Welcome!

Big Data Journal Authors: Elizabeth White, Liz McMillan, Roger Strukhoff, Adrian Bridgwater, Pat Romanski

Related Topics: Big Data Journal, Cloud Expo, Security, GovIT

Big Data Journal: Article

Trends in Federal Records Management

Three Principles for Successful Federal Records Management

The below is summary of my comments provided on Wednesday, January 29, 2014, at the Alfresco Content.Gov event in Washington, DC.

In my 27 years of federal service, I've watched the growth in federal records and the implementation of new executive orders and regulations aimed at improving records management across the federal space.
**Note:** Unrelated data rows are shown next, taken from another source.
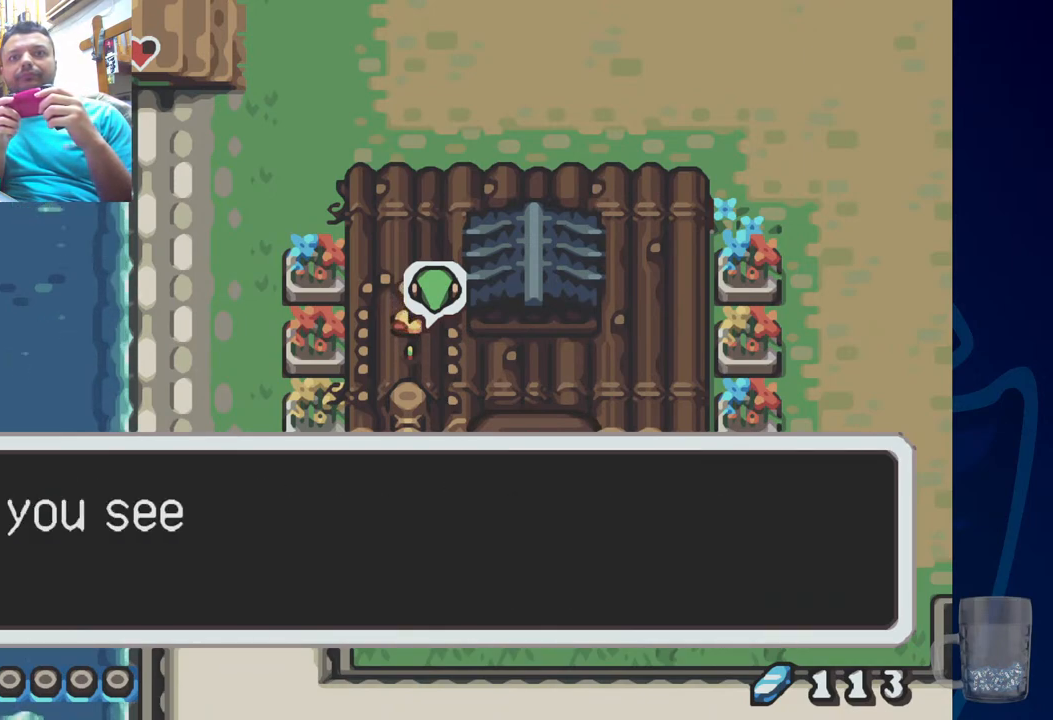
{"buttons": [], "left_stick": "center", "right_stick": "center", "events": [[67, "SQUARE", "down"], [117, "CROSS", "up"], [217, "SQUARE", "up"]]}
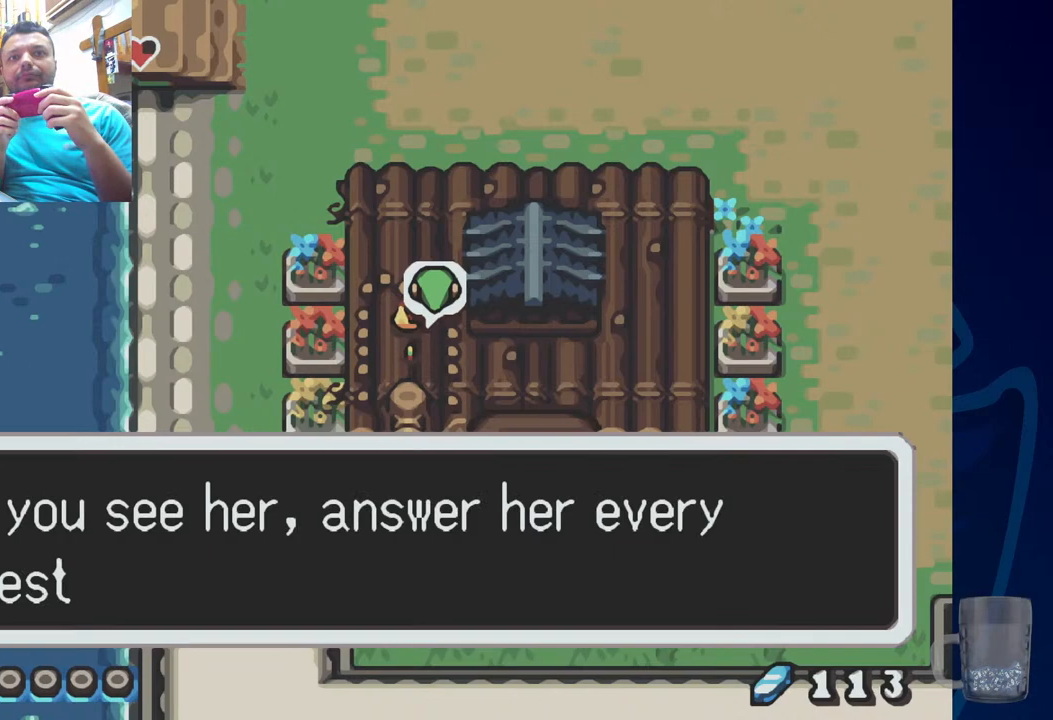
{"buttons": ["CROSS"], "left_stick": "center", "right_stick": "center", "events": [[467, "CROSS", "down"]]}
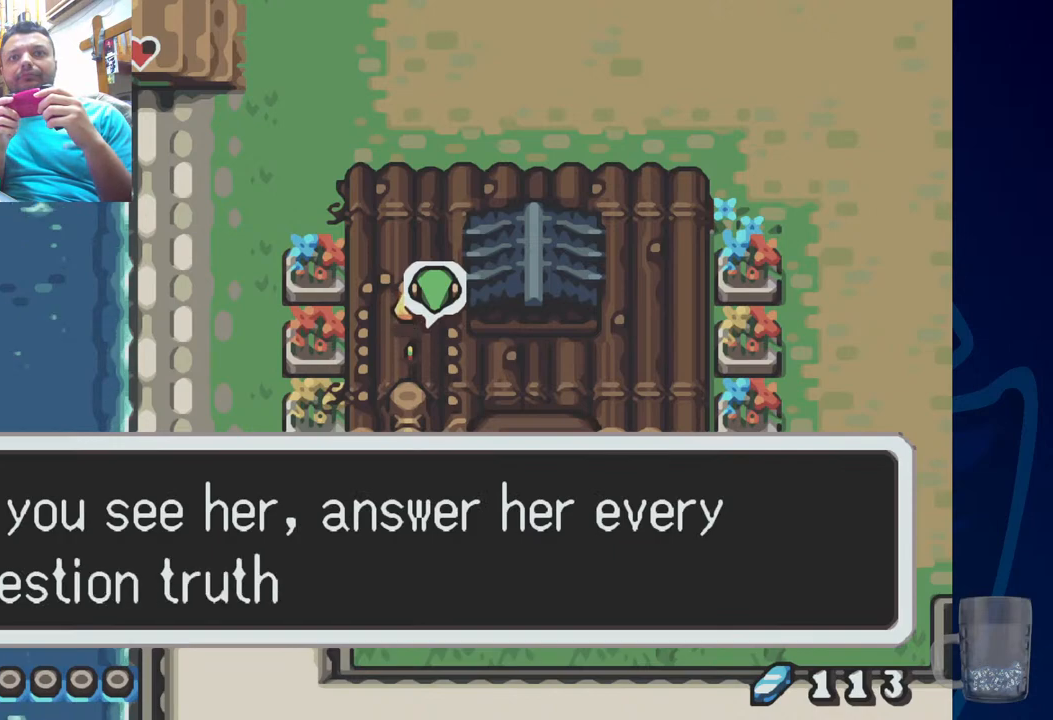
{"buttons": [], "left_stick": "center", "right_stick": "center", "events": [[150, "CROSS", "up"]]}
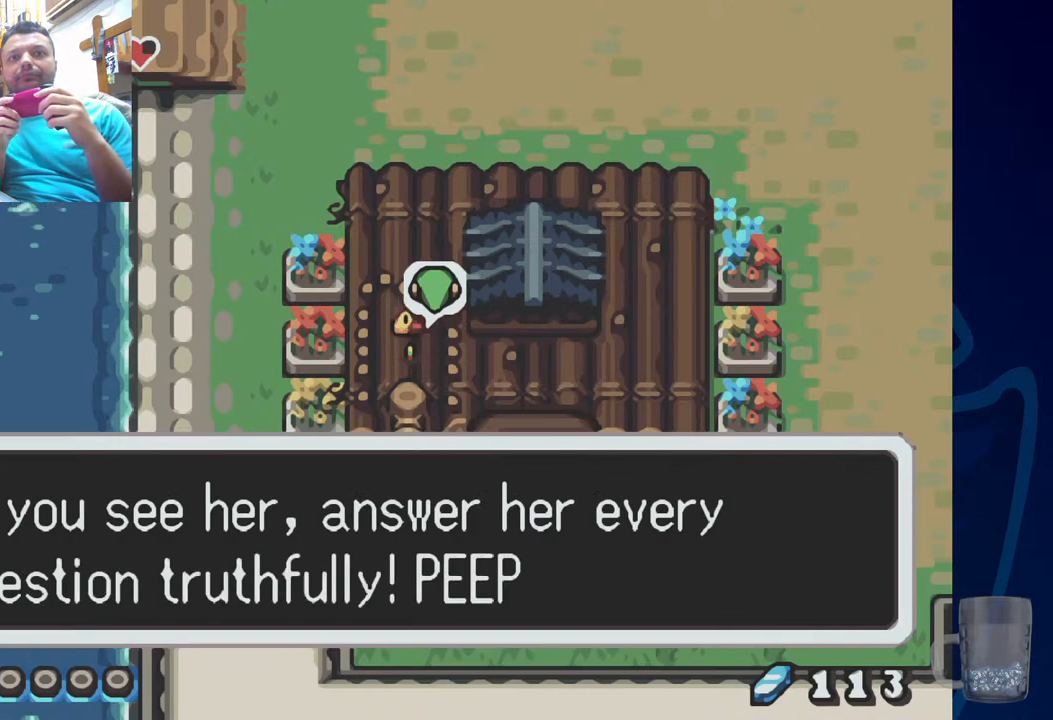
{"buttons": ["CROSS"], "left_stick": "center", "right_stick": "center", "events": [[350, "CROSS", "down"]]}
There are immense challenges associated with litigation, review and release, tracing factual evidence for analysis, managing information legal proceedings, and overseeing a plethora of authorized and unauthorized disclosures of classified and/or sensitive information.

Federal records management professionals are true, unsung heroes in helping our nation protect information while also protecting the civil liberties and privacy of our nation's citizens. The job has become increasingly more difficult in today's era of "big data."  Records management and information management in the 1980s was hard and that's when we thought big data was hundreds of gigabytes. As we consider today's generation of data, four (4) decades later, federal records professionals are charged with managing tens of thousands of gigabytes-petabytes and zettabytes of data. It's an especially daunting task.
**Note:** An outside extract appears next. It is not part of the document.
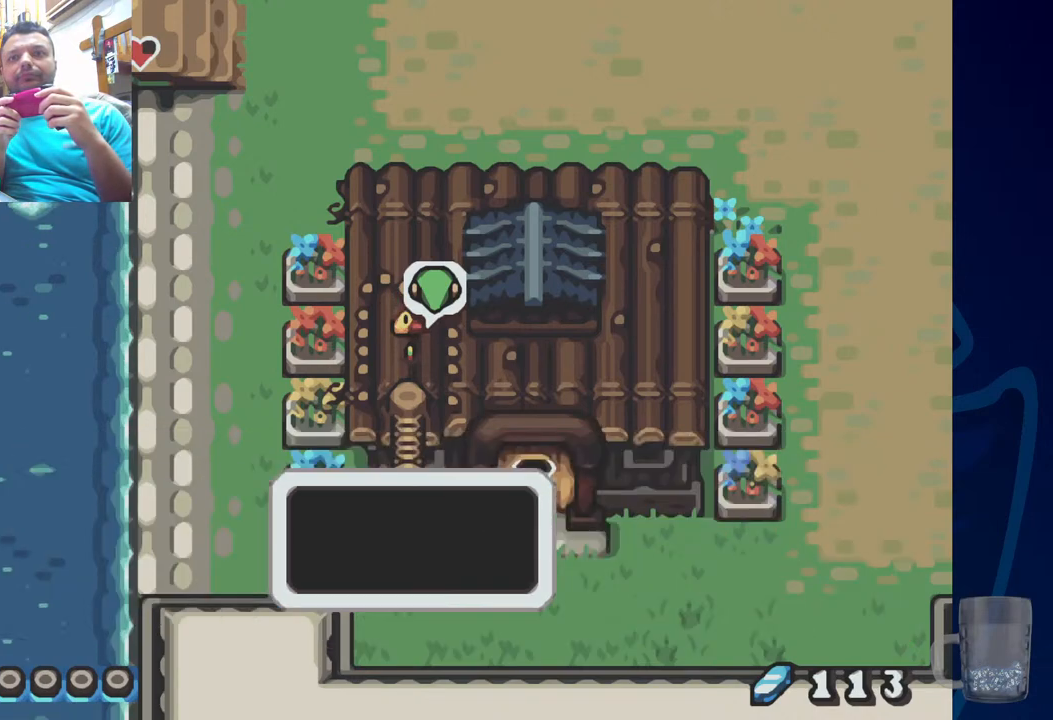
{"buttons": [], "left_stick": "center", "right_stick": "center", "events": [[67, "CROSS", "up"]]}
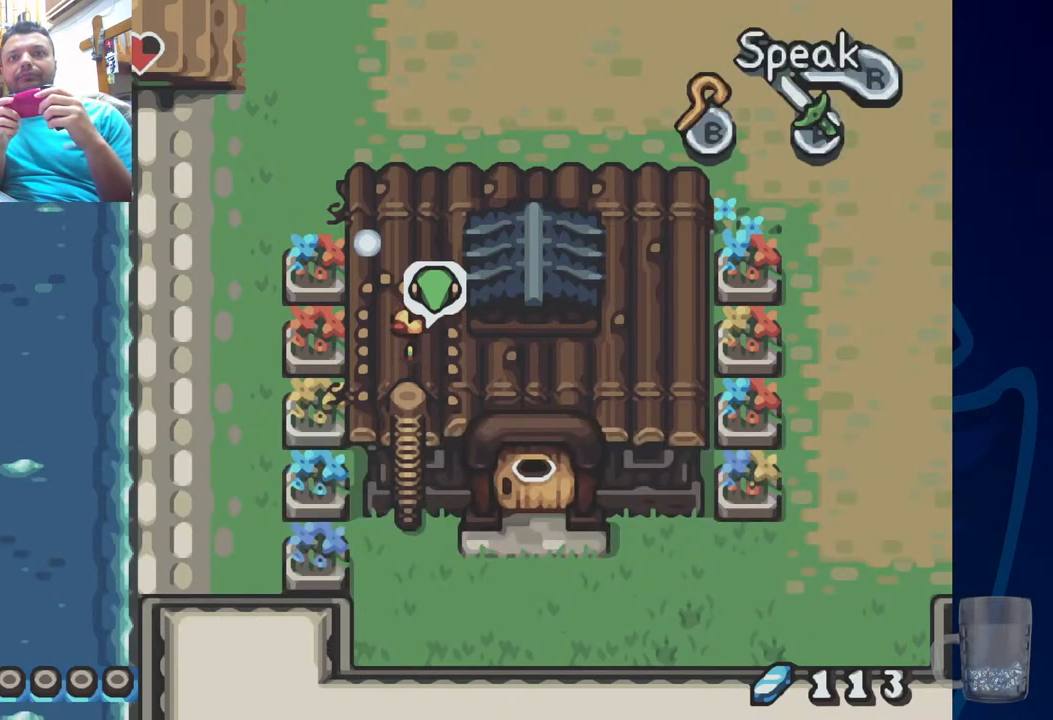
{"buttons": [], "left_stick": "center", "right_stick": "center", "events": [[117, "DPAD_DOWN", "down"], [250, "DPAD_DOWN", "up"]]}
Three principles for records management are critical to future success for the federal space:

  1. Capture on creation;
  2. Manage and secure through the workflow; and
  3. Archive responsibly.

Point 1: Capture on Creation
The federal workforce creates content every second of every day. The content is created in formal and informal ways.  It's an email, a meeting maker, an instant message communication, a voice communication, a VTC session, PowerPoint deck, meeting minutes, collaborative engagement session, memorandum, written paper, analytic notes, and so forth.

The federal workforce stores this created content in just as many formal and informal ways.  It's stored on local hard drives, mobile phones, corporate storage, shadow IT storage, public clouds, and private clouds.

In short...it's a mess for the records management professional.

What is needed are solid systems and capabilities that demand capture on content creation.  Simplistic and non-intrusive ways to drive the creator to label information will help tremendously.  Non-intrusive doesn't mean voluntary; actions for content creation need to be forced and demanded.  Not everything is a record, but many things deserve to be preserved for after action review, lessons learned, and knowledge management training over time.

Many of today's technologies make it far too easy to create content and far too difficult to manage it in perpetuity.  Content creation with longevity in mind is critical for the federal records management professional and for the federal government in general.

Implementing technologies that work together to achieve the longevity goal is paramount. No federal agency can survive on one tool; one tool rarely meets the variety of end user needs or requirements. Discovering and implementing technologies with easy interfaces, open APIs, and purposeful data exchange bases will be most successful in the federal government. Often this equates to open source tools, which are naturally built for easy expansion and integration with other tools.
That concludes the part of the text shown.